KABUPATEN BOGOR — Volume kendaraan yang melintas di jalur menuju kawasan Puncak pada libur Maulid Nabi, Selasa (25/8), tercatat lebih tinggi dibandingkan hari libur biasa. Berdasarkan data Traffic Management Center (TMC) Polres Bogor, sebanyak 15.041 kendaraan telah melintas hingga pukul 07.00 WIB.
Dari jumlah tersebut, arus kendaraan menuju Puncak lebih mendominasi. Sebanyak 8.689 kendaraan bergerak dari arah Jakarta menuju kawasan wisata tersebut, sementara 6.352 kendaraan lainnya tercatat melintas dari arah sebaliknya menuju Jakarta.

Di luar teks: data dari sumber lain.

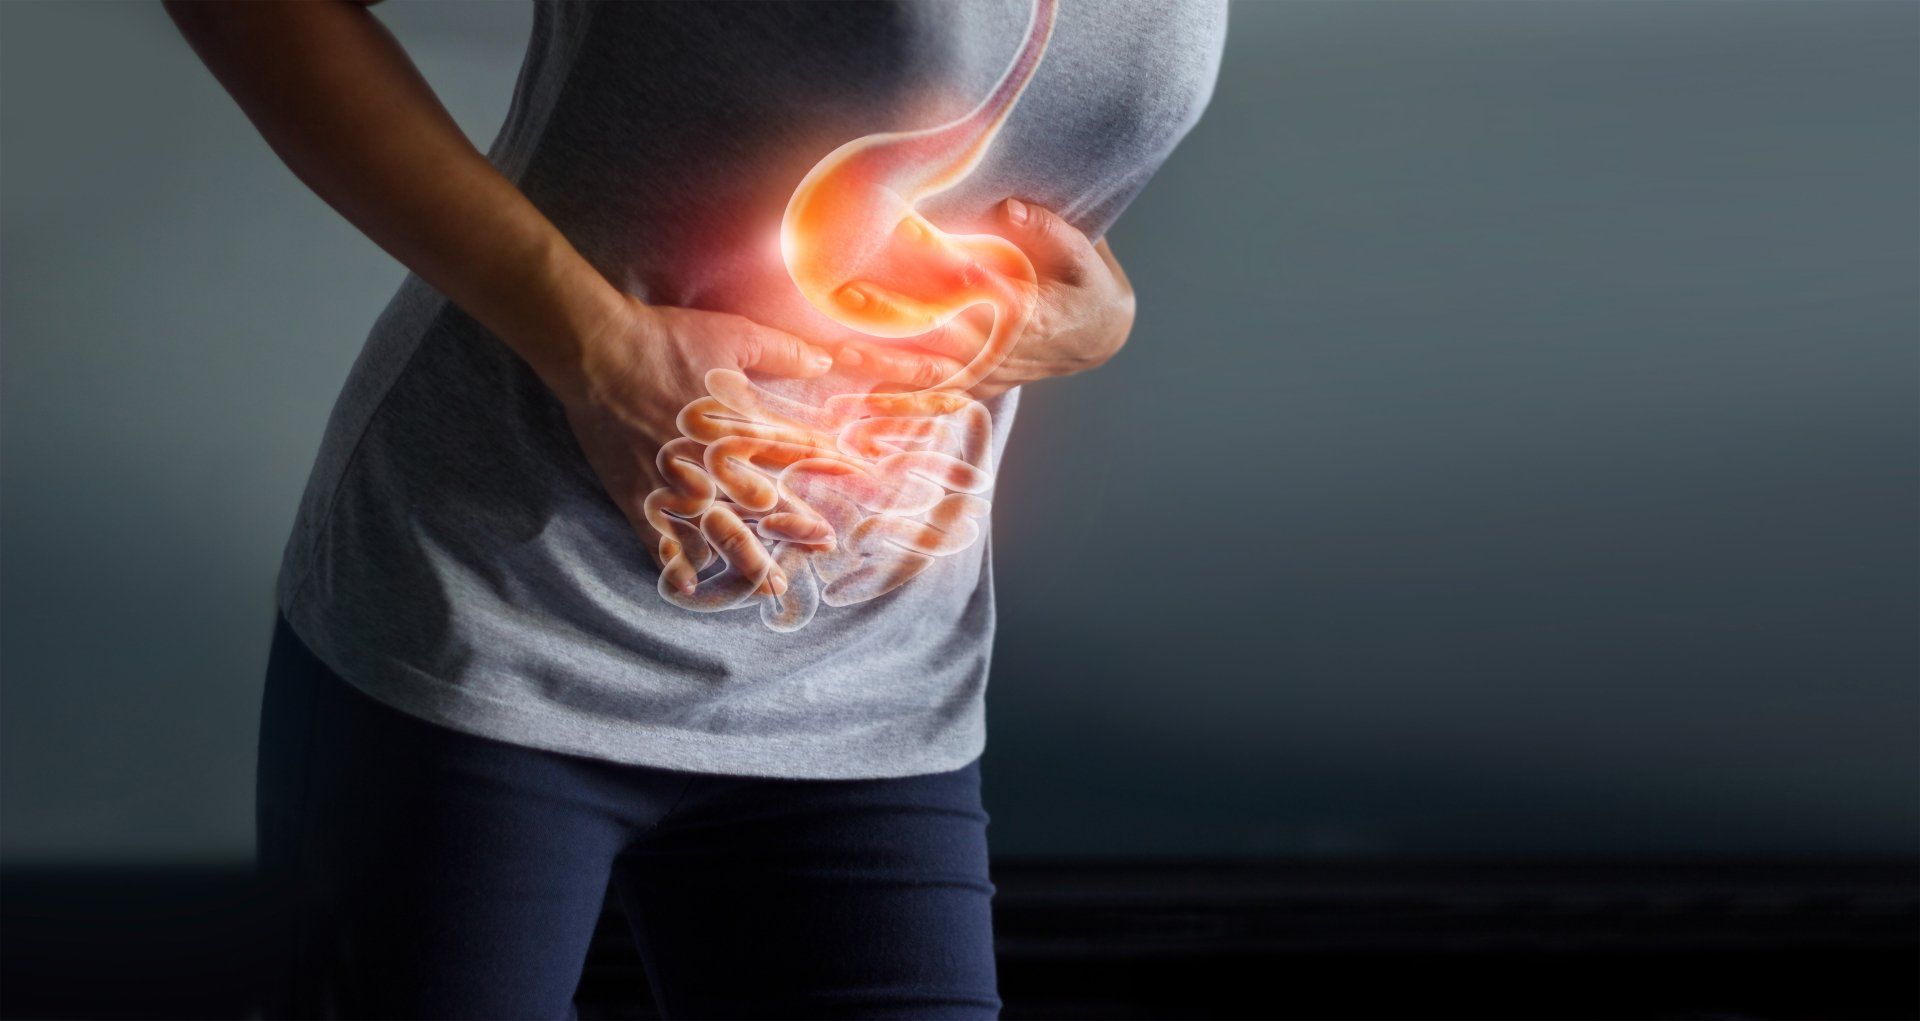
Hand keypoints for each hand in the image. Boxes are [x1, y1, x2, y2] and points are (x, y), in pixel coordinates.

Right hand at [541, 295, 835, 595]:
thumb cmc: (665, 339)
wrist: (599, 352)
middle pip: (767, 506)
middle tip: (824, 547)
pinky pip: (660, 540)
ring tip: (773, 586)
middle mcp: (715, 465)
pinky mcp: (639, 495)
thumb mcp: (734, 334)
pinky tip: (692, 587)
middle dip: (799, 528)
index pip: (798, 452)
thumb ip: (783, 351)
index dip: (831, 465)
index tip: (859, 478)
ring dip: (750, 562)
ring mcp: (676, 485)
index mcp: (741, 427)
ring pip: (721, 534)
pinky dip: (675, 565)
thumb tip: (826, 360)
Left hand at [832, 198, 1136, 398]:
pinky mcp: (980, 386)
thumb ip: (1047, 228)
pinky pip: (935, 399)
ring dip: (883, 365)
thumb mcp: (1082, 252)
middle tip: (847, 295)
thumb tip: (1009, 206)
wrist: (1099, 334)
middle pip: (939, 332)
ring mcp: (989, 373)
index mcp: (1028, 311)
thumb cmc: (1086, 284)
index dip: (938, 263)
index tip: (901, 236)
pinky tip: (860, 403)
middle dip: (891, 315)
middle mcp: (1003, 349)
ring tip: (838, 353)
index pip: (976, 286)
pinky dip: (901, 404)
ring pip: (930, 373)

Peningkatan volume kendaraan sebenarnya sudah terpantau sejak dini hari. Antrean panjang sempat muncul pada periode pukul 00.00 hingga 02.00 WIB karena sejumlah wisatawan memilih berangkat lebih awal untuk menghindari kepadatan di pagi hari.

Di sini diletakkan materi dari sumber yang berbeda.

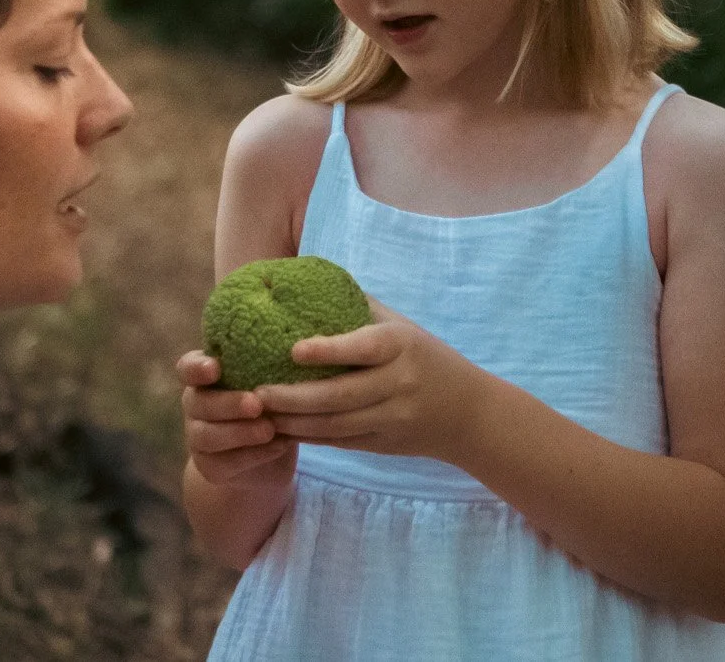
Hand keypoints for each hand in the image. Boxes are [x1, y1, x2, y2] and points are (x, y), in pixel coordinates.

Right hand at [177, 348, 296, 486]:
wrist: (267, 457)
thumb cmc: (272, 404)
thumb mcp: (272, 381)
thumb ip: (273, 364)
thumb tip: (303, 343)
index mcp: (206, 378)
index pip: (188, 368)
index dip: (196, 368)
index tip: (215, 368)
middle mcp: (196, 405)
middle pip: (198, 402)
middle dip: (228, 403)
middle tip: (257, 404)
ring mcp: (198, 438)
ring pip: (207, 436)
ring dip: (239, 432)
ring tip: (269, 429)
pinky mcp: (210, 467)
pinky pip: (225, 463)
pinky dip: (253, 455)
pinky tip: (278, 446)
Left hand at [256, 297, 487, 462]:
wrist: (467, 412)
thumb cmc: (425, 357)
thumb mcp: (402, 326)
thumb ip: (360, 308)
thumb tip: (307, 280)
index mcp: (401, 346)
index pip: (363, 347)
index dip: (328, 350)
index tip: (292, 349)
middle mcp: (398, 383)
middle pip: (340, 395)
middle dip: (294, 397)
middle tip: (256, 391)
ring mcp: (391, 418)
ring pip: (335, 426)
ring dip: (294, 422)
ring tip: (260, 413)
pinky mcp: (383, 444)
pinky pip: (339, 443)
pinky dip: (309, 437)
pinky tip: (282, 429)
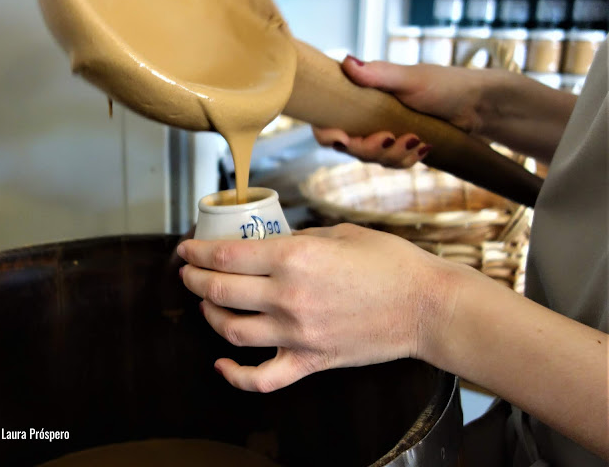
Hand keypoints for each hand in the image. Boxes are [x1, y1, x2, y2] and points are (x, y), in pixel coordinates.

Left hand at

Setelah pukul 02.00 WIB, arus kendaraan berangsur melandai hingga sekitar pukul 06.00 WIB. Namun, pada periode tersebut, antrean di kawasan Simpang Gadog masih tercatat mencapai sekitar 300 meter.

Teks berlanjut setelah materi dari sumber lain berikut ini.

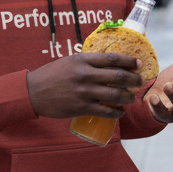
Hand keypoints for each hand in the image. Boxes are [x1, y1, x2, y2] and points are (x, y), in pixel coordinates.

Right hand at [27, 52, 143, 118]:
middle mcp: (85, 74)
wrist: (32, 92)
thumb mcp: (70, 61)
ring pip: (115, 94)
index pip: (113, 59)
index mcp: (83, 60)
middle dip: (134, 79)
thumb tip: (111, 63)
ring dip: (128, 97)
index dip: (130, 61)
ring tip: (131, 98)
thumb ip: (89, 62)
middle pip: (119, 76)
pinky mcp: (81, 107)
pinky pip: (105, 111)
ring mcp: (84, 92)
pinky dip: (116, 112)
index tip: (139, 64)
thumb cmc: (52, 75)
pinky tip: (120, 112)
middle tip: (139, 81)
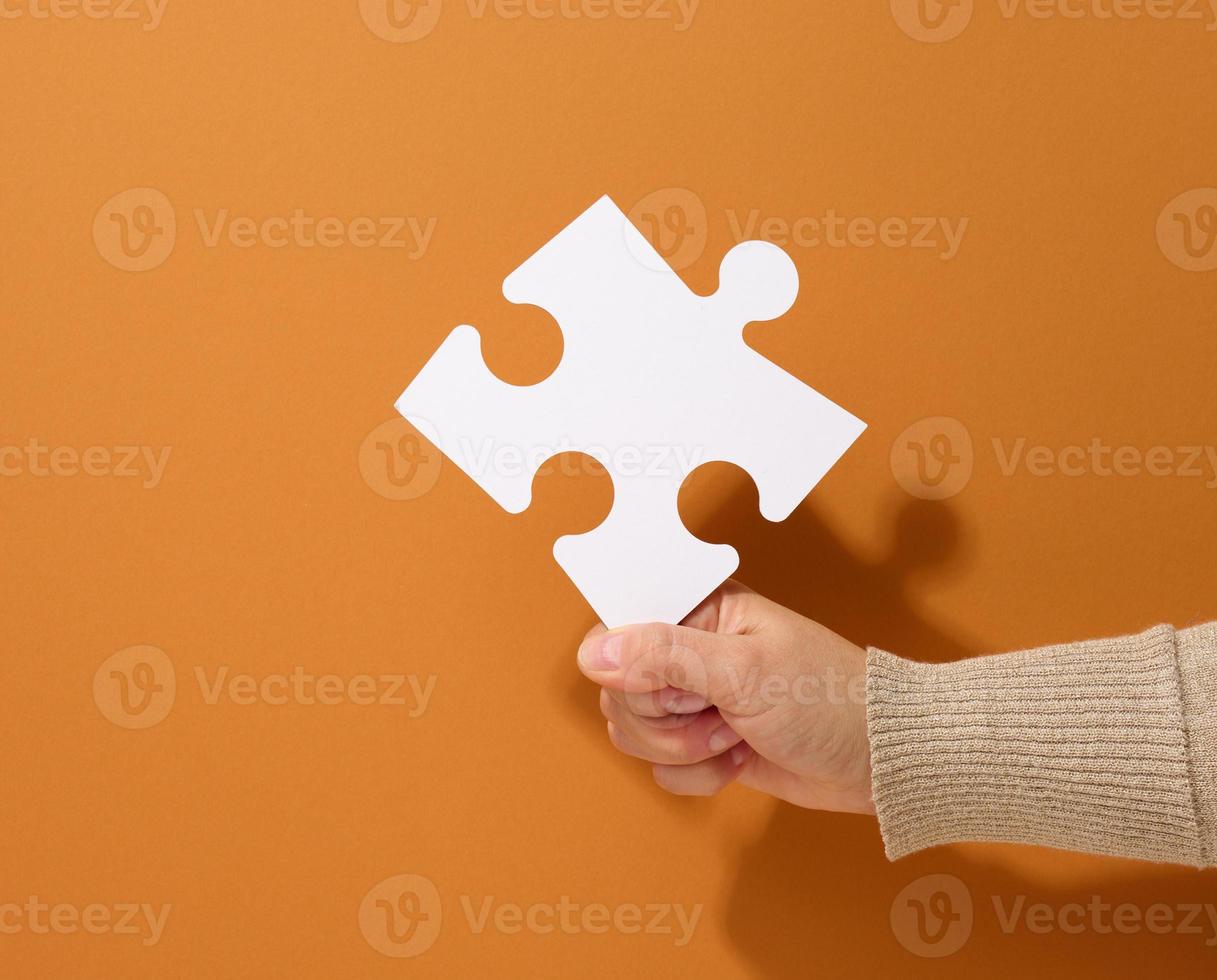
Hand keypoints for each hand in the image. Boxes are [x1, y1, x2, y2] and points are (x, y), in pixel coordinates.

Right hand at [577, 581, 874, 813]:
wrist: (875, 759)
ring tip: (734, 733)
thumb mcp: (745, 671)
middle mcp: (686, 649)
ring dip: (684, 749)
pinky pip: (660, 767)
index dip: (634, 668)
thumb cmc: (829, 697)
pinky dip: (698, 774)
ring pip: (632, 732)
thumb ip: (665, 656)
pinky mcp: (699, 740)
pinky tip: (738, 756)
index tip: (678, 683)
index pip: (616, 630)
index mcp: (697, 609)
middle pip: (617, 690)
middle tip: (719, 711)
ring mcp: (692, 697)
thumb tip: (594, 651)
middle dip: (666, 718)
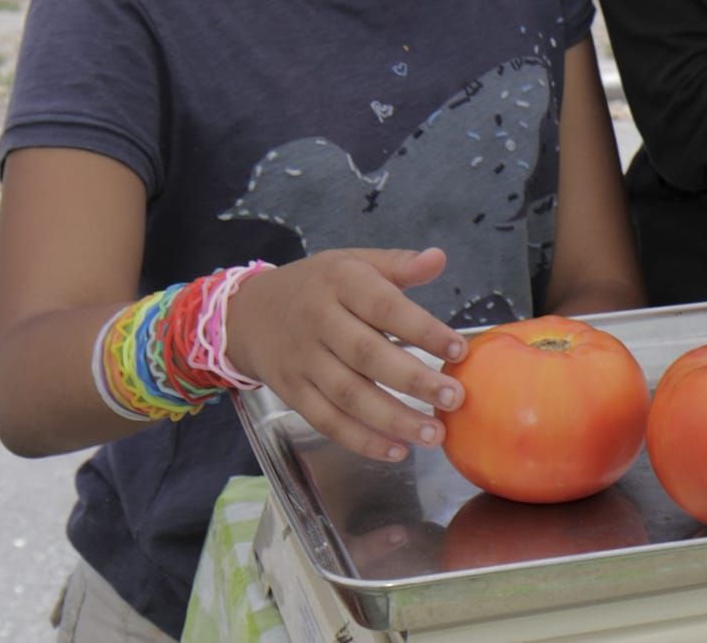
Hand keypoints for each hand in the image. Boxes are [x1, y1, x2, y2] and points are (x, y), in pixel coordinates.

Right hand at [225, 247, 468, 463]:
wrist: (246, 313)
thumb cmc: (317, 286)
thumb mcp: (353, 262)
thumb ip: (398, 265)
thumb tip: (439, 258)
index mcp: (340, 283)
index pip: (385, 307)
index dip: (423, 330)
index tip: (460, 350)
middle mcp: (319, 322)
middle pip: (368, 356)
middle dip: (414, 380)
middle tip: (454, 399)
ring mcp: (303, 361)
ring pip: (349, 396)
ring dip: (393, 419)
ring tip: (434, 434)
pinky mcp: (292, 393)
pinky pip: (326, 421)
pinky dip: (361, 439)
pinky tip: (396, 450)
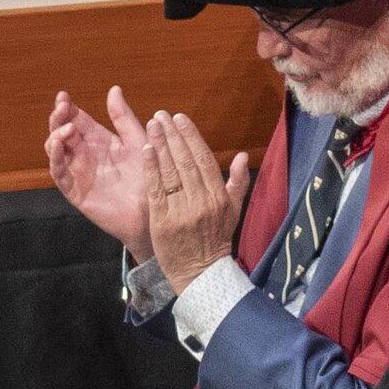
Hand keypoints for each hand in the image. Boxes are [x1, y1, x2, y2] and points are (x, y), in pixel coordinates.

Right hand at [44, 85, 157, 265]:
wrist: (154, 212)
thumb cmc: (149, 177)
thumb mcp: (138, 141)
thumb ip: (123, 118)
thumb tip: (114, 89)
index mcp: (99, 140)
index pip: (76, 119)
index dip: (67, 108)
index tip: (64, 96)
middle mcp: (85, 155)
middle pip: (61, 131)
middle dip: (58, 118)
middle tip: (62, 107)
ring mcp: (78, 173)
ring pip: (55, 150)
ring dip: (55, 136)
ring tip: (67, 128)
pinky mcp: (76, 191)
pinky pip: (59, 174)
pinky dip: (55, 159)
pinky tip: (60, 145)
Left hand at [143, 109, 250, 291]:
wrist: (200, 273)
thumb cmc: (215, 240)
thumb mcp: (233, 212)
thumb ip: (238, 183)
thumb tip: (242, 156)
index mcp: (218, 197)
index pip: (203, 159)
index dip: (191, 136)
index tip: (180, 119)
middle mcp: (201, 202)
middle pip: (185, 161)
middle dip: (172, 135)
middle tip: (161, 115)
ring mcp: (182, 211)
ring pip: (171, 171)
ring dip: (160, 145)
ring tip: (152, 124)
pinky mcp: (163, 221)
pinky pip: (157, 189)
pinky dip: (151, 168)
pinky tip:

Memasuki pukul 07.00 WIB, kepadatan kembali meningkat seiring bertambahnya kendaraan wisatawan yang menuju kawasan Puncak.
KBO Satlantas Polres Bogor Ardian menyebutkan, kondisi lalu lintas pada libur Maulid Nabi kali ini terpantau lebih ramai dibandingkan hari libur biasa. "Ini ramai merata, diperkirakan lebih tinggi jika dibandingkan dengan hari Minggu kemarin lusa," kata Ardian.
Peningkatan volume kendaraan ini dipicu oleh momen libur panjang yang bertepatan dengan peringatan Maulid Nabi. Banyak keluarga memanfaatkan waktu tersebut untuk berwisata ke kawasan Puncak yang dikenal memiliki udara sejuk.
Untuk mengantisipasi peningkatan volume kendaraan yang lebih tinggi, Satlantas Polres Bogor telah menyiapkan rekayasa lalu lintas. Sistem satu arah dari Jakarta menuju Puncak rencananya akan diterapkan menjelang siang nanti.
Langkah ini dilakukan untuk mengurai kepadatan dan memperlancar arus kendaraan wisatawan yang menuju kawasan Puncak selama libur Maulid Nabi. Masyarakat diimbau untuk mematuhi arahan petugas di lapangan dan mempersiapkan kondisi kendaraan sebelum berangkat.